Set down every entry again word for word, please, but skip the pictures.

§ **Dataset records**
┄┄┄┄┄┄┄┄┄┄

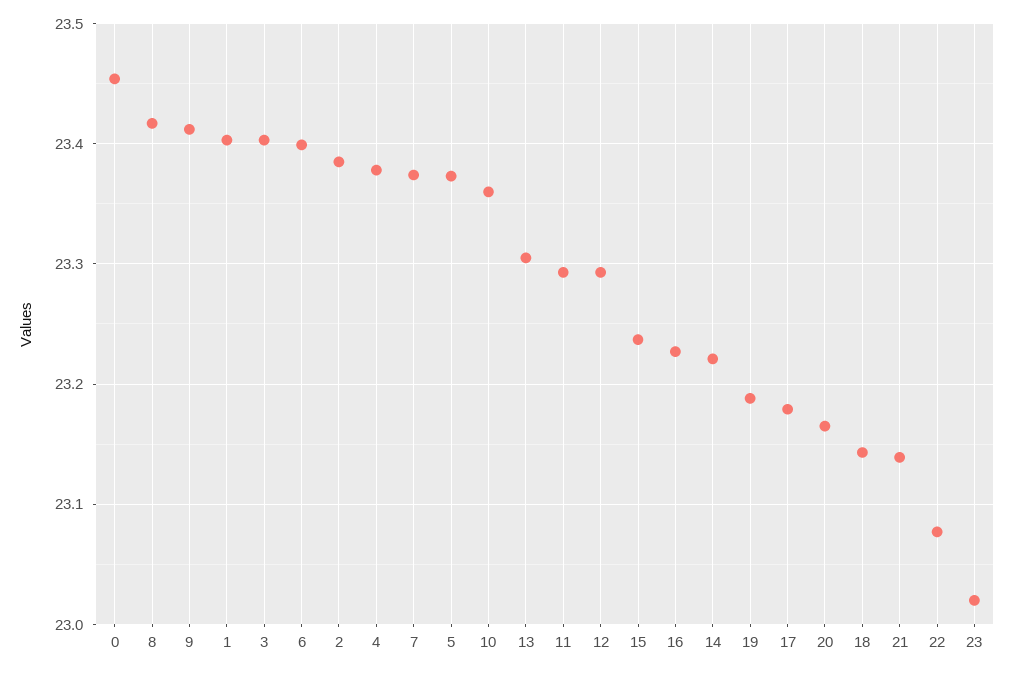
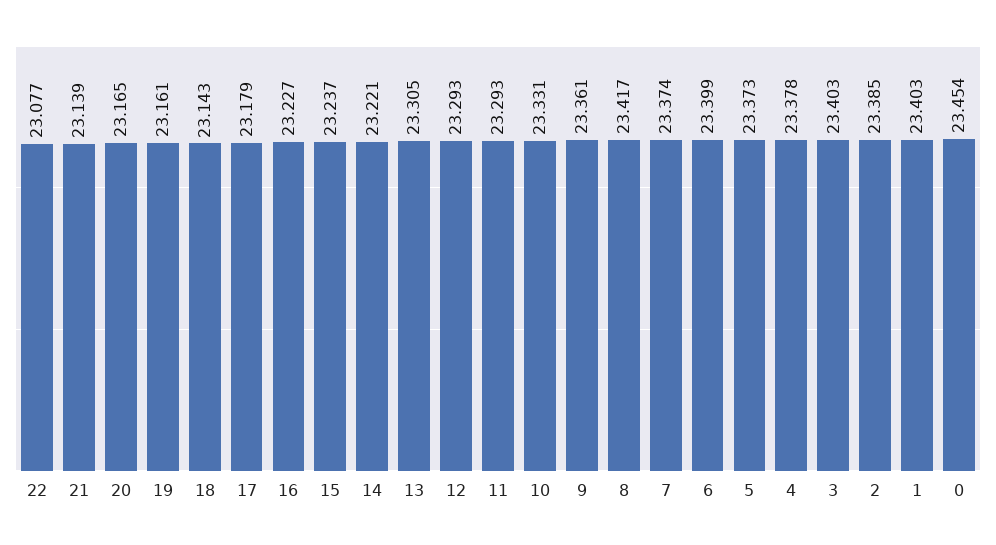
  {
    "0": 23.454,
    "8": 23.417,
-   "9": 23.41,
+   "9": 23.361,
    "1": 23.403,
    "3": 23.403,
    "6": 23.399,
    "2": 23.385,
    "4": 23.378,
    "7": 23.374,
    "5": 23.373,
-   "10": 23.36,
+   "10": 23.331,
    "13": 23.305,
    "11": 23.293,
    "12": 23.293,
    "15": 23.237,
    "16": 23.227,
    "14": 23.221,
-   "19": 23.19,
+   "19": 23.161,
    "17": 23.179,
    "20": 23.165,
    "18": 23.143,
    "21": 23.139,
-   "22": 23.077,
+   "22": 23.077
-   "23": 23.02
  }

┄┄┄┄┄┄┄┄┄┄

§ **Response to this task**
  {
    "0": 23.454,
    "8": 23.417,
-   "9": 23.41,
+   "9": 23.361,
    "1": 23.403,
    "3": 23.403,
    "6": 23.399,
    "2": 23.385,
    "4": 23.378,
    "7": 23.374,
    "5": 23.373,
-   "10": 23.36,
+   "10": 23.331,
    "13": 23.305,
    "11": 23.293,
    "12": 23.293,
    "15": 23.237,
    "16": 23.227,
    "14": 23.221,
-   "19": 23.19,
+   "19": 23.161,
    "17": 23.179,
    "20": 23.165,
    "18": 23.143,
    "21": 23.139,
-   "22": 23.077,
+   "22": 23.077
-   "23": 23.02
  }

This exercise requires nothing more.